Quaglia era dono da corretora Natimar, empresa acusada de lavar dinheiro do esquema montado pelo publicitário Marcos Valério. O ex-empresário começou a ser defendido pelo advogado Dagoberto Antoria Dufau, que deixou o caso em 2010. Em abril de 2011, o ministro do STF Joaquim Barbosa, relator do processo do mensalão, entendeu que o réu não nomeou outro defensor e constituiu a Defensoria Pública da União como seu representante judicial.
No habeas corpus apresentado na terça-feira (31/07) ao STF, divulgado apenas hoje, Haroldo Rodrigues alega, no entanto, que houve falha processual porque ele já havia sido nomeado para defender o ex-empresário quando a Defensoria Pública foi chamada.

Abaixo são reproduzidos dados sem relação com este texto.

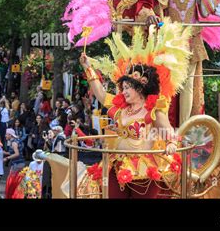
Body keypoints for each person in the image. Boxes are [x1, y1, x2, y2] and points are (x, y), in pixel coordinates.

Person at [79, 20, 191, 198]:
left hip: (145, 169)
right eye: (122, 88)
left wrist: (170, 144)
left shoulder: (153, 110)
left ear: (140, 88)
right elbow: (100, 95)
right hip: (118, 165)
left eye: (127, 88)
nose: (123, 91)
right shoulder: (120, 109)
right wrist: (88, 68)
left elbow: (168, 131)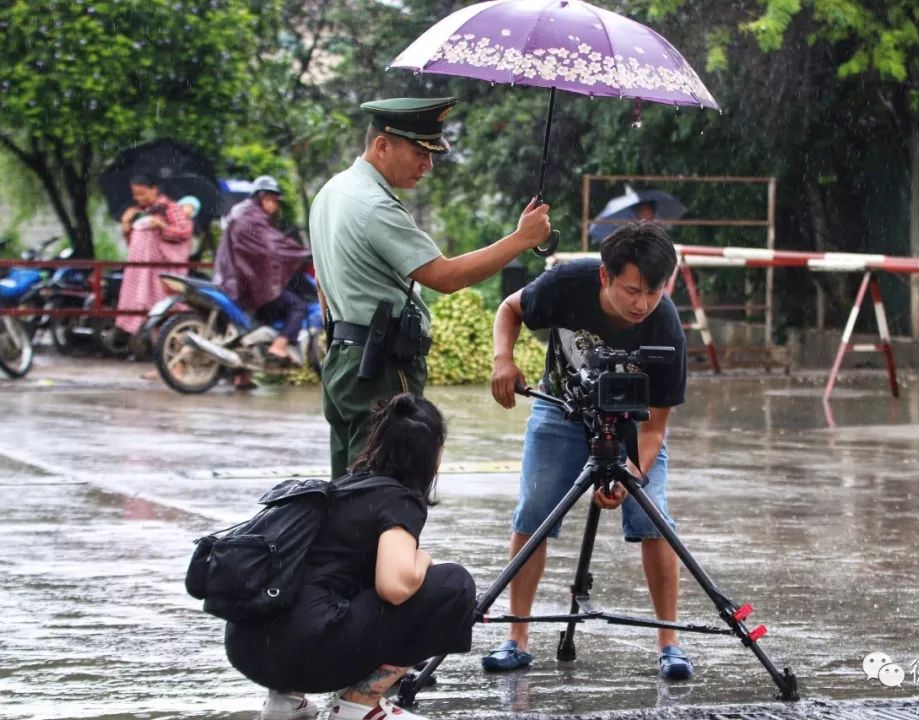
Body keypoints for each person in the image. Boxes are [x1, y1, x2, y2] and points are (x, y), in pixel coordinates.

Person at [485, 222, 694, 680]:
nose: (641, 304)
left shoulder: (666, 328)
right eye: (631, 290)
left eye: (653, 291)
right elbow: (509, 308)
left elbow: (657, 424)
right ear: (605, 277)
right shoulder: (566, 284)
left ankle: (670, 644)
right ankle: (515, 636)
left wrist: (632, 475)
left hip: (632, 423)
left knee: (652, 514)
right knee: (535, 509)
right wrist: (504, 357)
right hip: (561, 412)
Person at [310, 96, 551, 479]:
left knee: (348, 488)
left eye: (432, 153)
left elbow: (321, 279)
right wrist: (521, 240)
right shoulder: (376, 206)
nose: (428, 164)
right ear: (383, 145)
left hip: (343, 359)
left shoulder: (332, 192)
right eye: (419, 151)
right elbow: (446, 276)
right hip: (381, 367)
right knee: (385, 493)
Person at [225, 393, 476, 720]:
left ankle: (284, 702)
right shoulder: (399, 499)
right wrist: (422, 558)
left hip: (247, 647)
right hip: (307, 652)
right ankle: (360, 702)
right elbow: (394, 586)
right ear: (433, 453)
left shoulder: (343, 486)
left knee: (323, 586)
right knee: (454, 585)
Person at [214, 176, 312, 368]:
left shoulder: (241, 212)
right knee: (298, 306)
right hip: (247, 285)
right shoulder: (254, 218)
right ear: (263, 197)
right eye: (272, 199)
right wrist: (303, 253)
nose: (274, 205)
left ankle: (241, 375)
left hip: (232, 280)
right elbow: (274, 247)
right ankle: (279, 345)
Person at [115, 172, 193, 337]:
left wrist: (162, 226)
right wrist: (126, 226)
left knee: (165, 316)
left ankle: (174, 357)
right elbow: (135, 245)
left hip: (161, 275)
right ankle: (162, 356)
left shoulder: (170, 208)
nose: (139, 198)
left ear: (154, 189)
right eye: (135, 194)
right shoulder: (140, 213)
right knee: (152, 319)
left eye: (142, 193)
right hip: (143, 275)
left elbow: (185, 232)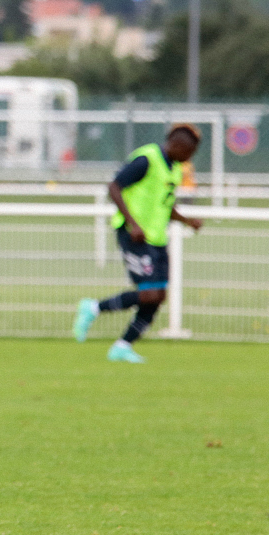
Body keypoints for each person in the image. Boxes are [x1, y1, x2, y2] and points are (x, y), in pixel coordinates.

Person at [72, 124, 204, 364]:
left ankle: (122, 346)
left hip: (156, 238)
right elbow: (114, 187)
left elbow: (164, 205)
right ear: (176, 145)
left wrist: (187, 221)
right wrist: (132, 223)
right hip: (134, 235)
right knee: (148, 293)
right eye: (188, 153)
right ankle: (93, 308)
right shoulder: (147, 159)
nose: (189, 159)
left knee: (158, 295)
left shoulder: (174, 169)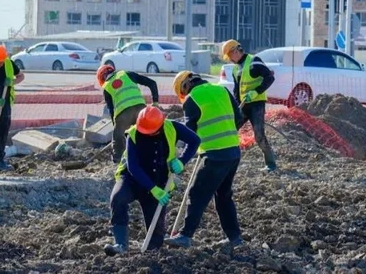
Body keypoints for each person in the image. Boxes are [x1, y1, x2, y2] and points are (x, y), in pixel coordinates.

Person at [104, 105, 201, 256]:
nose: (148, 135)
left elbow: (195, 141)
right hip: (132, 179)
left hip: (159, 181)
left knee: (156, 236)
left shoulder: (172, 127)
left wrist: (182, 160)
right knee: (118, 198)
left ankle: (151, 252)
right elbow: (133, 167)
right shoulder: (134, 134)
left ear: (161, 124)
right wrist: (152, 189)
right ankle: (120, 244)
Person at [165, 71, 245, 249]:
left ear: (185, 86)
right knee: (223, 196)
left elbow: (190, 135)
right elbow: (239, 118)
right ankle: (235, 238)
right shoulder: (222, 90)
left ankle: (185, 236)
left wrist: (181, 159)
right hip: (233, 151)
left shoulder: (192, 100)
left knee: (197, 194)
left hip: (214, 155)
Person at [222, 39, 277, 172]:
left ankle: (270, 163)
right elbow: (237, 90)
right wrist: (235, 107)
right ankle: (227, 159)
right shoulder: (236, 68)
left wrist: (255, 92)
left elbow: (270, 78)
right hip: (243, 104)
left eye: (229, 55)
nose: (229, 59)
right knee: (231, 129)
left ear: (236, 51)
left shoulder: (254, 61)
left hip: (256, 104)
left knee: (258, 134)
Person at [96, 64, 160, 163]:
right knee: (146, 133)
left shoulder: (107, 86)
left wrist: (117, 128)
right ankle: (154, 154)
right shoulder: (127, 74)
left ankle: (118, 160)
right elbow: (152, 83)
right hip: (141, 110)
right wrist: (155, 102)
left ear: (102, 77)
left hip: (123, 114)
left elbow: (111, 109)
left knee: (118, 138)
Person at [0, 44, 25, 172]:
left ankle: (0, 160)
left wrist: (12, 82)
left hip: (5, 103)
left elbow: (21, 76)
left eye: (0, 62)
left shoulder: (9, 64)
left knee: (3, 132)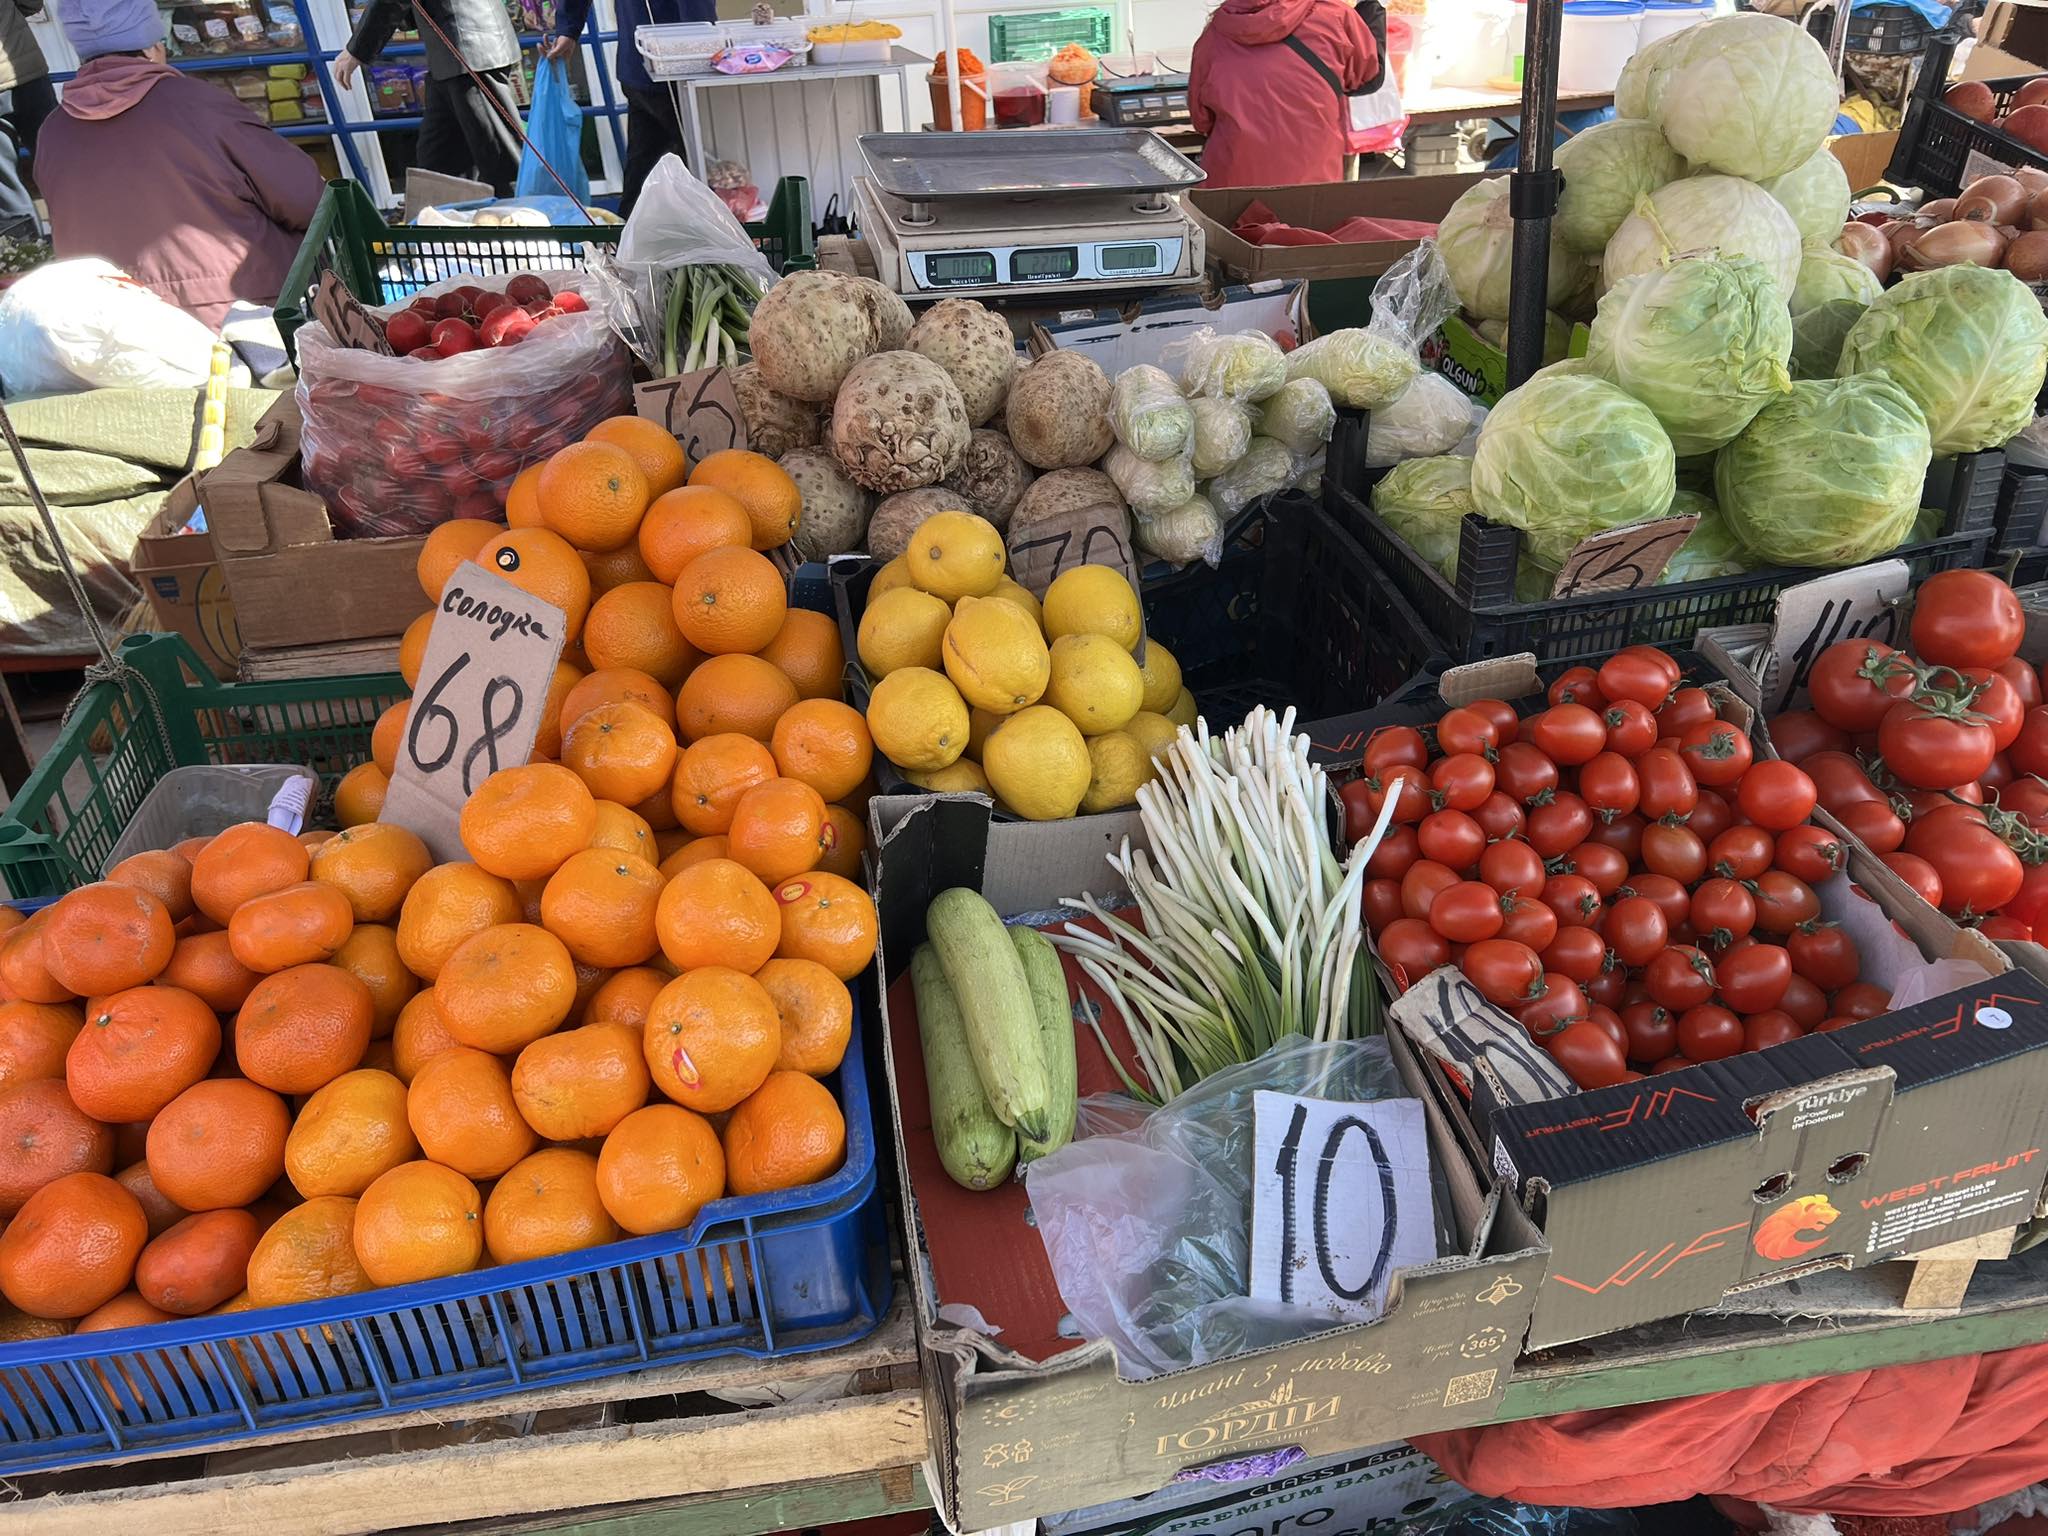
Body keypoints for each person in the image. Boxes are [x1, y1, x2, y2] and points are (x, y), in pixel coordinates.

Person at [34, 0, 323, 329]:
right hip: (243, 315)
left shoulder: (52, 131)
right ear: (154, 48)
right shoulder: (199, 104)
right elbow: (307, 201)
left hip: (113, 327)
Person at [337, 0, 523, 196]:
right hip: (455, 52)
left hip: (468, 49)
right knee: (437, 166)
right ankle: (445, 220)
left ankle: (527, 218)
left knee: (500, 163)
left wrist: (357, 50)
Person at [1188, 0, 1379, 189]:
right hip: (1313, 181)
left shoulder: (1214, 36)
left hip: (1231, 184)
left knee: (1228, 220)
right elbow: (1367, 75)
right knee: (1309, 219)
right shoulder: (1336, 15)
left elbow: (1201, 120)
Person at [546, 0, 710, 217]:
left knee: (644, 166)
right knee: (706, 169)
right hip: (673, 62)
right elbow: (696, 18)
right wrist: (705, 51)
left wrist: (569, 26)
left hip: (639, 62)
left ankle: (625, 237)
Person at [0, 0, 54, 239]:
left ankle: (27, 257)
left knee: (7, 187)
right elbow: (31, 3)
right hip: (26, 70)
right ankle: (90, 240)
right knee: (59, 162)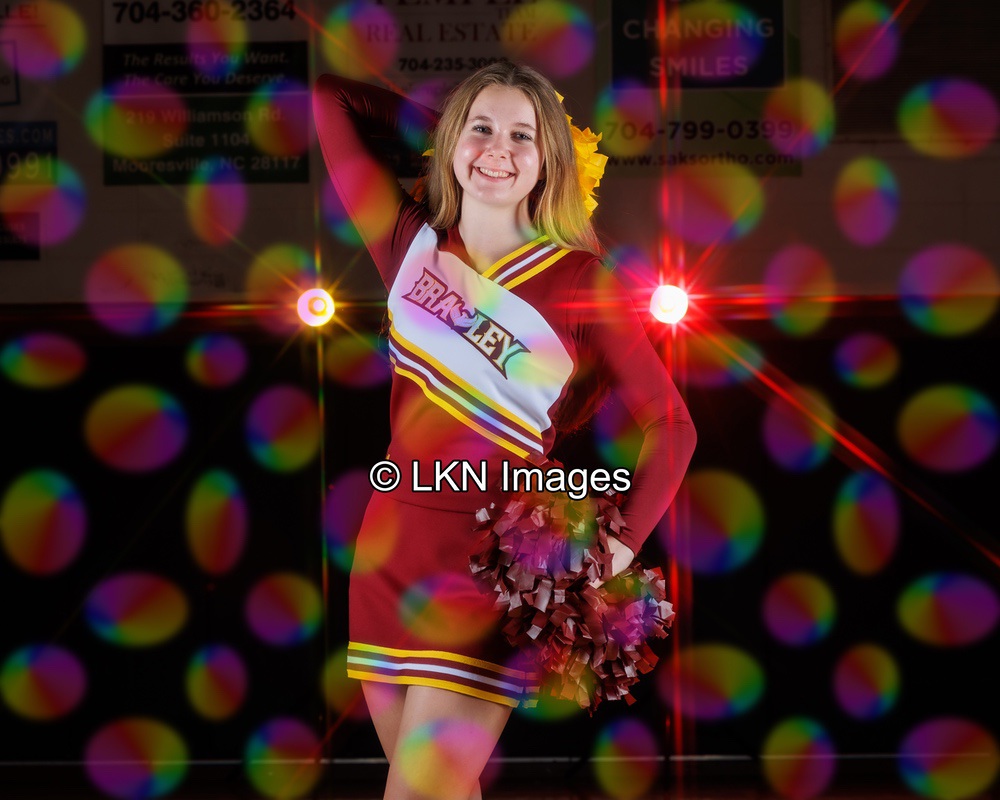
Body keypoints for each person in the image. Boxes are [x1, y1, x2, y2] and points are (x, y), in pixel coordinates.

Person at [313, 60, 696, 800]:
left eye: (524, 136)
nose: (499, 147)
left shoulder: (582, 280)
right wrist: (460, 137)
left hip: (486, 570)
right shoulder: (409, 244)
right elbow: (329, 97)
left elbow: (673, 424)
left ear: (552, 158)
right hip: (388, 554)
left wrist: (615, 551)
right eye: (482, 127)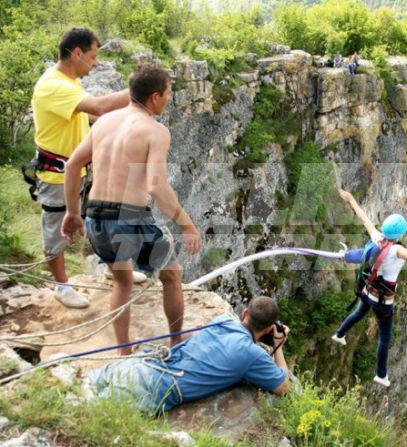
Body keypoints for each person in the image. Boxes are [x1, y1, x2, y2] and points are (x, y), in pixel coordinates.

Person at [61, 63, 202, 354]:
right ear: (154, 97)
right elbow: (156, 187)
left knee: (122, 282)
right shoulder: (155, 131)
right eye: (167, 93)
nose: (169, 98)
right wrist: (186, 225)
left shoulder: (104, 121)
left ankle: (124, 352)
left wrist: (72, 212)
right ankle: (176, 340)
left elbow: (73, 164)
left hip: (96, 216)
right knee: (171, 275)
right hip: (129, 219)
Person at [31, 27, 132, 309]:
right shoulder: (53, 85)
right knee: (55, 226)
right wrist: (139, 89)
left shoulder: (69, 81)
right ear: (77, 53)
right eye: (93, 56)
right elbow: (98, 107)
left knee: (101, 219)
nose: (96, 62)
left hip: (79, 169)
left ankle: (116, 272)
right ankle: (62, 287)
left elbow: (83, 116)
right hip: (56, 173)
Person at [88, 296, 291, 413]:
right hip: (156, 388)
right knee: (90, 411)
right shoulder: (252, 355)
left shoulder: (222, 320)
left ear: (245, 314)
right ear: (268, 328)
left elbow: (193, 335)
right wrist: (278, 346)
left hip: (142, 364)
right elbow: (283, 386)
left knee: (79, 391)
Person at [331, 189, 407, 387]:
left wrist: (351, 199)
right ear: (400, 234)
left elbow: (363, 218)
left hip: (367, 292)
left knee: (359, 313)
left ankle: (339, 335)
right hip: (383, 303)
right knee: (384, 337)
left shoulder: (376, 238)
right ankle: (381, 375)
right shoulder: (396, 250)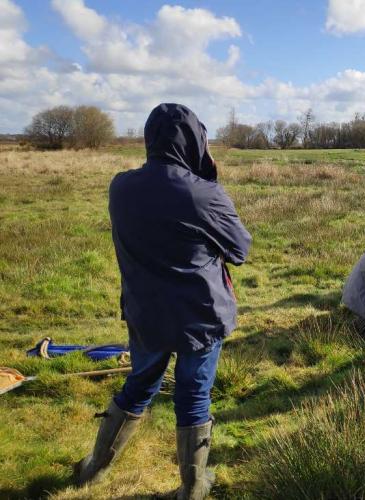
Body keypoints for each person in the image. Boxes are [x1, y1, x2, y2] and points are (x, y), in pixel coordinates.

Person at [75, 103, 252, 500]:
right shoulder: (205, 195)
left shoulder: (120, 187)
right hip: (200, 316)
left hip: (146, 313)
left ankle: (92, 469)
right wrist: (208, 182)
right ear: (196, 142)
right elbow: (240, 249)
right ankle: (193, 487)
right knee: (193, 395)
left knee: (139, 384)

Segundo a defesa, o réu alertou o Ministério Público sobre a substituição em seu próprio interrogatório, mas a mudança passou despercebida.“A inexistência das intimações do advogado do acusado para apresentar suas quatro testemunhas de defesa também é nulidade absoluta, representada por cerceamento de defesa por parte do Poder Judiciário”, atesta trecho do pedido.